(Transcribed page contents)
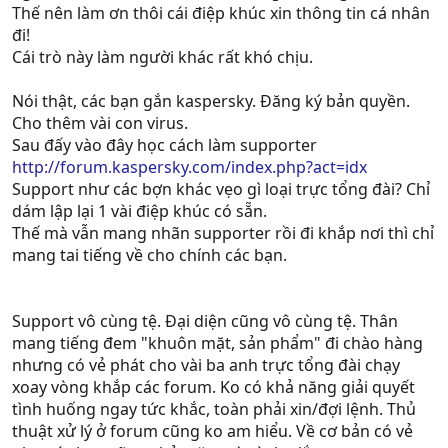
Thế nên làm ơn thôi cái điệp khúc xin thông tin cá nhân
đi!
Cái trò này làm người khác rất khó chịu.
Nói thật, các bạn gắn kaspersky. Đăng ký bản quyền.
Cho thêm vài con virus.
Sau đấy vào đây học cách làm supporter
http://forum.kaspersky.com/index.php?act=idx
Support như các bợn khác vẹo gì loại trực tổng đài? Chỉ
dám lập lại 1 vài điệp khúc có sẵn.
Thế mà vẫn mang nhãn supporter rồi đi khắp nơi thì chỉ
mang tai tiếng về cho chính các bạn.
Support vô cùng tệ. Đại diện cũng vô cùng tệ. Thân
mang tiếng đem "khuôn mặt, sản phẩm" đi chào hàng
nhưng có vẻ phát cho vài ba anh trực tổng đài chạy
xoay vòng khắp các forum. Ko có khả năng giải quyết
tình huống ngay tức khắc, toàn phải xin/đợi lệnh. Thủ
thuật xử lý ở forum cũng ko am hiểu. Về cơ bản có vẻ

### [Exercise aim]
Answer with one number, namely the count of lines in the entries that include the word "kaspersky".

### [Output below]
2